··· TEXT PASSAGE ···
In the post, I walk through setting up the data pipeline for cost and usage reports, Amazon S3, and Athena, and discuss some of the most common levers for cost savings. I surface tables through Looker, which comes with a host of pre-built data models and dashboards to make analysis of your cost and usage data simple and intuitive.

Analysis with Athena

With Athena, there’s no need to create hundreds of Excel reports, move data around, or deploy clusters to house and process data. Athena uses Apache Hive’s DDL to create tables, and the Presto querying engine to process queries. Analysis can be performed directly on raw data in S3. Conveniently, AWS exports raw cost and usage data directly into a user-specified S3 bucket, making it simple to start querying with Athena quickly. This makes continuous monitoring of costs virtually seamless, since there is no infrastructure to manage. Instead, users can leverage the power of the Athena SQL engine to easily perform ad-hoc analysis and data discovery without needing to set up a data warehouse.

After the data pipeline is established, cost and usage data (the recommended billing data, per AWS documentation) provides a plethora of comprehensive information around usage of AWS services and the associated costs. Whether you need the report segmented by product type, user identity, or region, this report can be cut-and-sliced any number of ways to properly allocate costs for any of your business needs. You can then drill into any specific line item to see even further detail, such as the selected operating system, tenancy, purchase option (on-demand, spot, or reserved), and so on.

Walkthrough

By default, the Cost and Usage report exports CSV files, which you can compress using gzip (recommended for performance). There are some additional configuration options for tuning performance further, which are discussed below.

Prerequisites

If you want to follow along, you need the following resources:

Enable the cost and usage reports

First, enable the Cost and Usage report. For Time unit, select Hourly. For Include, select Resource IDs. All options are prompted in the report-creation window.

The Cost and Usage report dumps CSV files into the specified S3 bucket. Please note that it can take up to 24 hours for the first file to be delivered after enabling the report.

Configure the S3 bucket and files for Athena querying

In addition to the CSV file, AWS also creates a JSON manifest file for each cost and usage report. Athena requires that all of the files in the S3 bucket are in the same format, so we need to get rid of all these manifest files. If you’re looking to get started with Athena quickly, you can simply go into your S3 bucket and delete the manifest file manually, skip the automation described below, and move on to the next section.

To automate the process of removing the manifest file each time a new report is dumped into S3, which I recommend as you scale, there are a few additional steps. The folks at Concurrency labs wrote a great overview and set of scripts for this, which you can find in their GitHub repo.

These scripts take the data from an input bucket, remove anything unnecessary, and dump it into a new output bucket. We can utilize AWS Lambda to trigger this process whenever new data is dropped into S3, or on a nightly basis, or whatever makes most sense for your use-case, depending on how often you’re querying the data. Please note that enabling the “hourly” report means that data is reported at the hour-level of granularity, not that a new file is generated every hour.
··· INFORMATION SHOWN ···
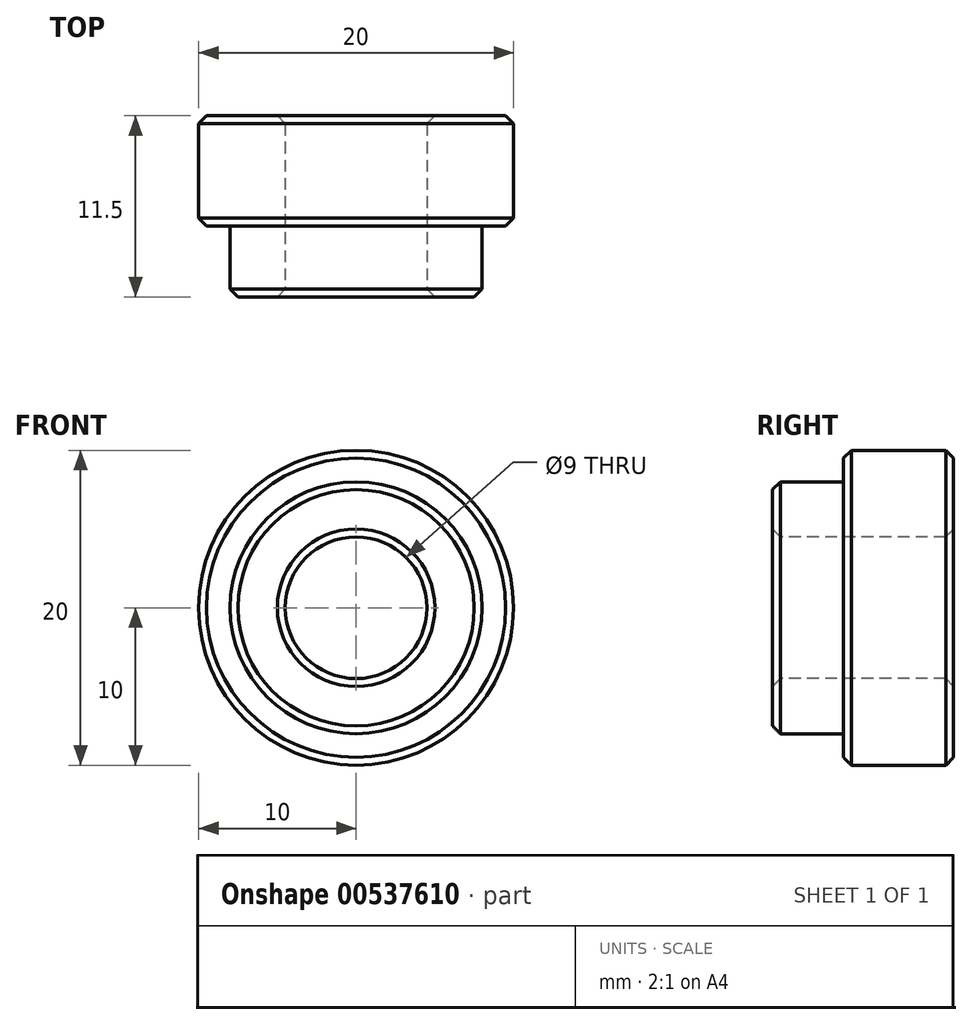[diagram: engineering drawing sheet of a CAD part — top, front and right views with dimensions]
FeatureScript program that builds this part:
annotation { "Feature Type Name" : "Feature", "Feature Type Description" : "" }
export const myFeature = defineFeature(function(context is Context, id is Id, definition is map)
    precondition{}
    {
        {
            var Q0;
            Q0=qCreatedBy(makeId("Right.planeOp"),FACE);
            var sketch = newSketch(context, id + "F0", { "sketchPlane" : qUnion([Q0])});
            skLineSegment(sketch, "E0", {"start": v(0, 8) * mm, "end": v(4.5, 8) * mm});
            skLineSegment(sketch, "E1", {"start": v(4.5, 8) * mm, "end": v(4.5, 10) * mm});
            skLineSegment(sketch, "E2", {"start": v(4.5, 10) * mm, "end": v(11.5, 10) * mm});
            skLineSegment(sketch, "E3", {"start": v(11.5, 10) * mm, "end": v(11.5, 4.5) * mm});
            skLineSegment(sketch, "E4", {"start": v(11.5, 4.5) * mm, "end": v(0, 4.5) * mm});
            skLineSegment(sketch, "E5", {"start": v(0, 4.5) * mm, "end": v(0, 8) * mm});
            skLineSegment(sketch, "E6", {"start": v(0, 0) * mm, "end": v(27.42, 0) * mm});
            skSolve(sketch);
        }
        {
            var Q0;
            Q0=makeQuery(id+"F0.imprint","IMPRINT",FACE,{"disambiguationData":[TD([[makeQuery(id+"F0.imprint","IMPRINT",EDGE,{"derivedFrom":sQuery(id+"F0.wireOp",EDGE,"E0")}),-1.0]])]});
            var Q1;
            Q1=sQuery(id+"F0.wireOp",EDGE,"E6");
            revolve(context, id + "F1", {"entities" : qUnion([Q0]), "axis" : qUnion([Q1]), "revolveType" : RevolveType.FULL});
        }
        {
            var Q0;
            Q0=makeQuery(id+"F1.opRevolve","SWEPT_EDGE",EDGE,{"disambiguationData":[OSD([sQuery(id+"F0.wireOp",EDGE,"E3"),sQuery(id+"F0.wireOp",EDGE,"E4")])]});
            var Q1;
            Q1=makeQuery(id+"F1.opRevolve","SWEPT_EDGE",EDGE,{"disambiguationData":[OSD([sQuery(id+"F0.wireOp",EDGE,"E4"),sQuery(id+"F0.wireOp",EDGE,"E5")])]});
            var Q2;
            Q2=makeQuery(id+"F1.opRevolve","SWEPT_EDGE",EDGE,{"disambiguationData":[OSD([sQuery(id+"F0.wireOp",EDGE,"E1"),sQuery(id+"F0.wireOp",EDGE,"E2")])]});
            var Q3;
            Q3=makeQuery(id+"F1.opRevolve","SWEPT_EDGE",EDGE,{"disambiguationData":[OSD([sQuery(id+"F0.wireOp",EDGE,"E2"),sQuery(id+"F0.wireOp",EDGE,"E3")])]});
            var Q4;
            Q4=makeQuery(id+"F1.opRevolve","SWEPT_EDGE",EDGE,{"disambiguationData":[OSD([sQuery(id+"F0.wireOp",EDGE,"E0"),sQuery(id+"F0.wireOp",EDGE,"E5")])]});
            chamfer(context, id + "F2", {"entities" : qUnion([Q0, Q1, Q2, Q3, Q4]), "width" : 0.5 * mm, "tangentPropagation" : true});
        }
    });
···
··· INFORMATION SHOWN ···
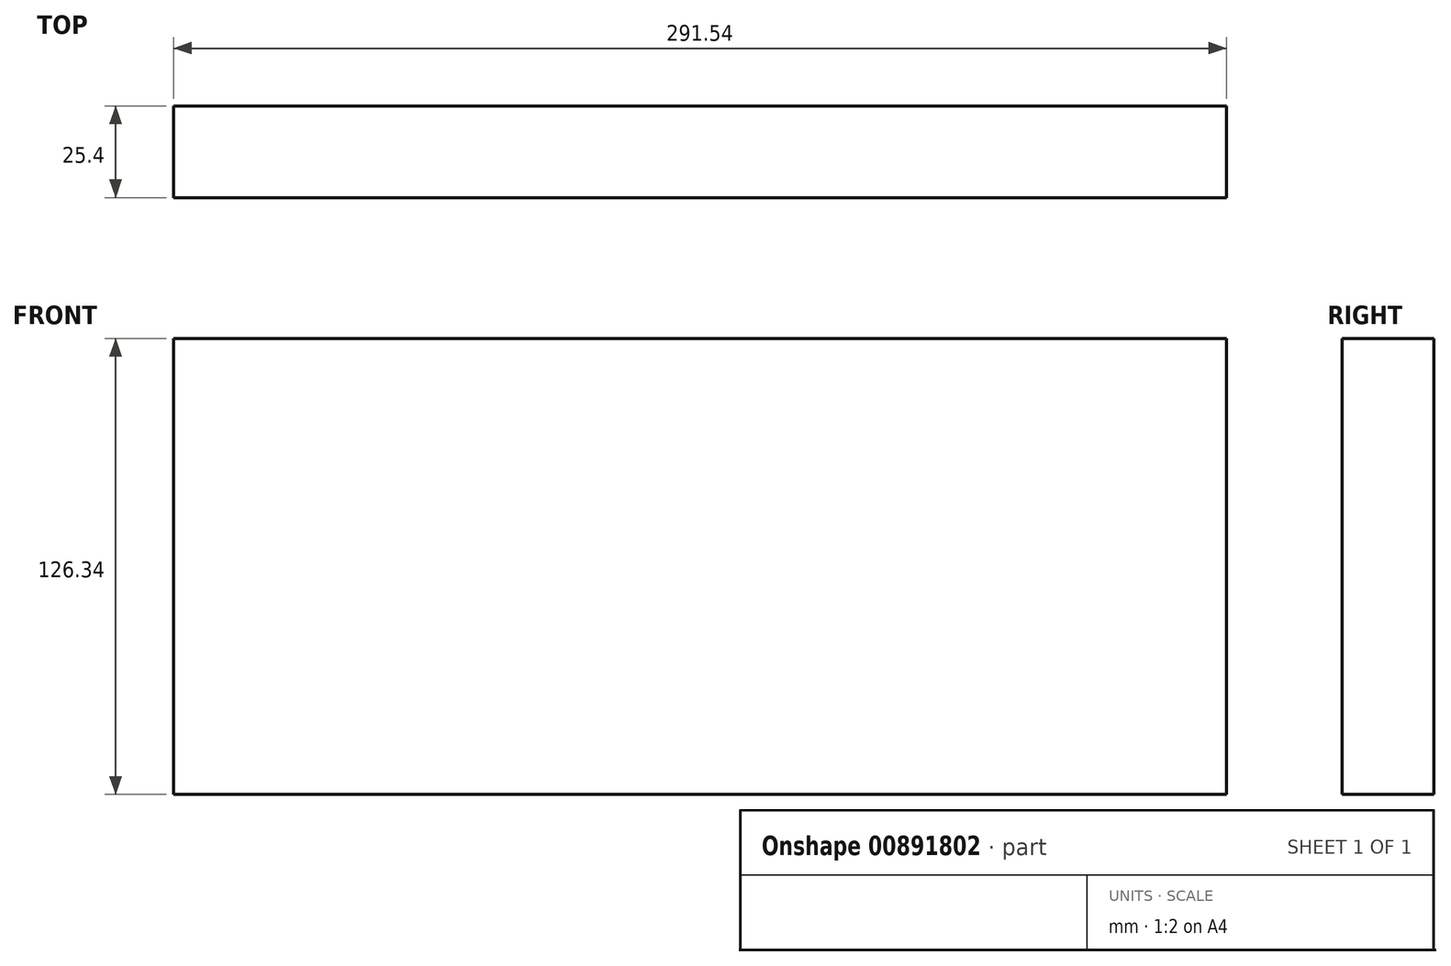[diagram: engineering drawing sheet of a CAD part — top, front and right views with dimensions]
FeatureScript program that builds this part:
···
# SET TASKS:
**1.** In the passage on cost and usage reports, how long can it take for the first file to arrive after the report is enabled?
**2.** Reproduce the passage on cost and usage reports from "The Cost and Usage report dumps" up to and including "the next section.".
Work only from the passage on cost and usage reports, not from the entries.

# PER-TASK ANSWERS:
**1.** Up to 24 hours.

**2.**
The Cost and Usage report dumps CSV files into the specified S3 bucket. Please note that it can take up to 24 hours for the first file to be delivered after enabling the report.

Configure the S3 bucket and files for Athena querying

In addition to the CSV file, AWS also creates a JSON manifest file for each cost and usage report. Athena requires that all of the files in the S3 bucket are in the same format, so we need to get rid of all these manifest files. If you’re looking to get started with Athena quickly, you can simply go into your S3 bucket and delete the manifest file manually, skip the automation described below, and move on to the next section.